I'm about to embark on a home sauna (finnish style with the heater w/ lava rocks so water can be poured over the rocks) build in my basement, just want to bounce my high level plan off the group and see if there's any tweaks or something I'm missing.

I have a small basement and thus is why I'm heading the custom route vs. kit to get the maximum space.  The sauna will be  about 4 x 6 feet.  I already have had the electrical run that will be required to hardwire the heater unit.

I plan to use kiln dried western red cedar boards.  Clear cedar is just too expensive which is why I'm sticking with western red, from my research as long as it's kiln dried it should hold up fine to the high heat generated within the sauna and not shrink or warp.  Although this is where if it that assumption is wrong it would be great for someone to point that out.

My plan is to us 2 x 6 boards and create tongue and groove joints using my router table.  My plan is to build the wall panels this way to minimize heat loss and for aesthetics as well.  I plan to use 2 x 6 vs. 2 x 4 to save me some time from performing all those router joints.  I will also build the ceiling this way as well.  Inside will be straightforward, a bench to sit or lie down on and then heater.  The door will be made of a combination of wood and glass to let some light in and I also will most likely install a basic light on the inside.

Any feedback would be much appreciated, I am going to work on finalizing the plans this week and head to the lumber yard next week to place my order.

Thanks!

I wonder if it might not be (post #215426, reply #1 of 2)

I wonder if it might not be worth it to dip the wood in shelac after it has been machined.
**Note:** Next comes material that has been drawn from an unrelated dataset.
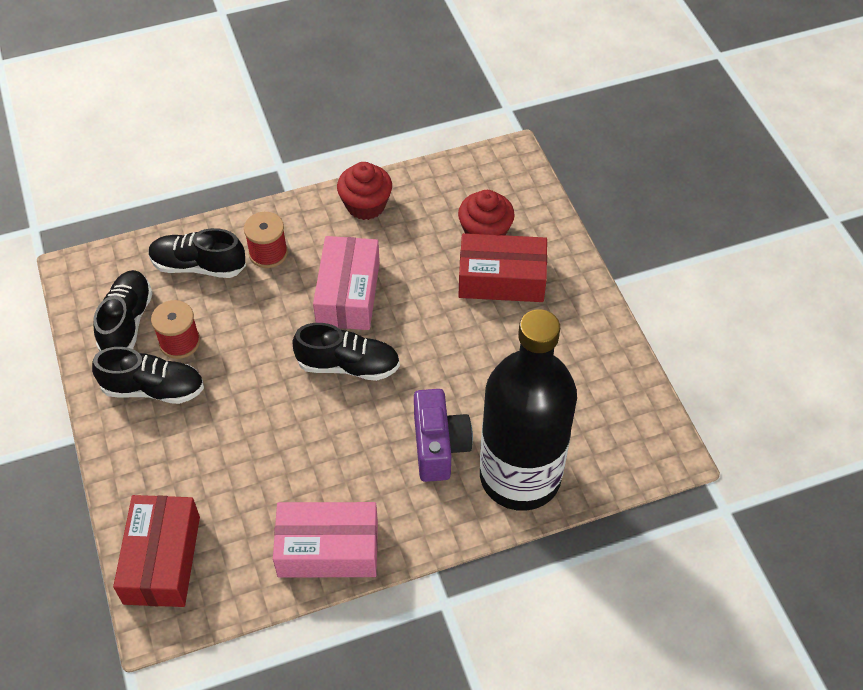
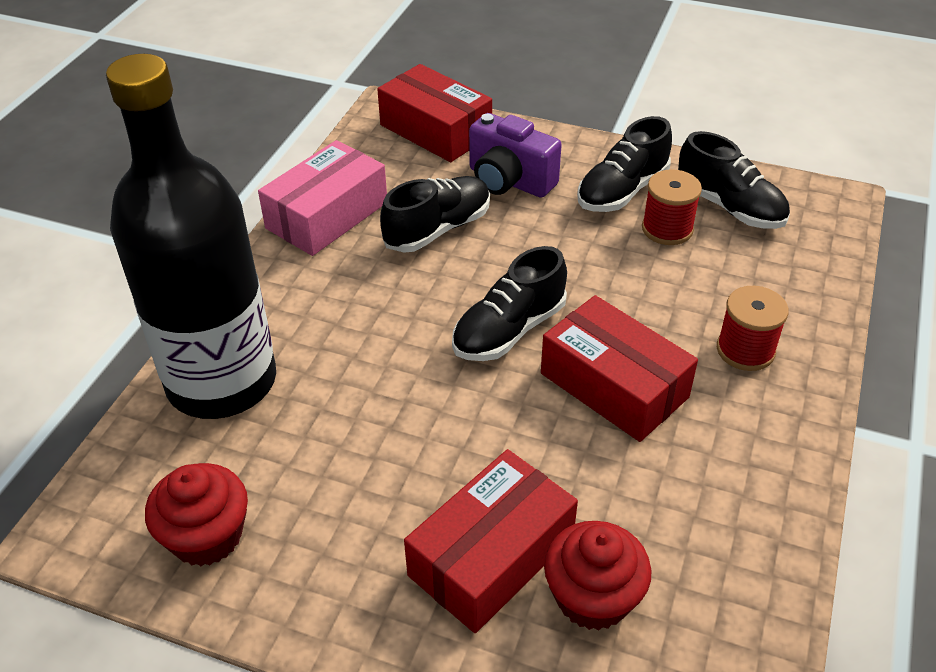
camera: 130 degrees right, 10 degrees down
black shoe [148,228,246,278] -> black shoe moved to [380,176,490,253]
pink box [313,236,380,330] -> red box [541,295,698,442]
red cupcake [337,162,392,220] -> red cupcake moved to [145,463,248,566]
purple camera [414,389,473,482] -> purple camera moved to [469,113,562,198]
Of all the preposterous assumptions of humanity over humanity, nothing exceeds most of the criticisms made on the habits of the poor by the well-housed, well-warmed, and well-fed.  --Herman Melville

Welcome (post #215426, reply #2 of 2)

The couple of saunas I have built were a long time ago and kits.  Clear redwood.  I would expect that if you used any knotted wood you might find the heat causes the knots to bleed.  I have used almost clear pine on an enclosed porch ceiling and even tho the roof was insulated, the heat did allow minor bleed through the light solid stain applied.  The customer was told this might happen and luckily they like the look.  Same material on the walls did not.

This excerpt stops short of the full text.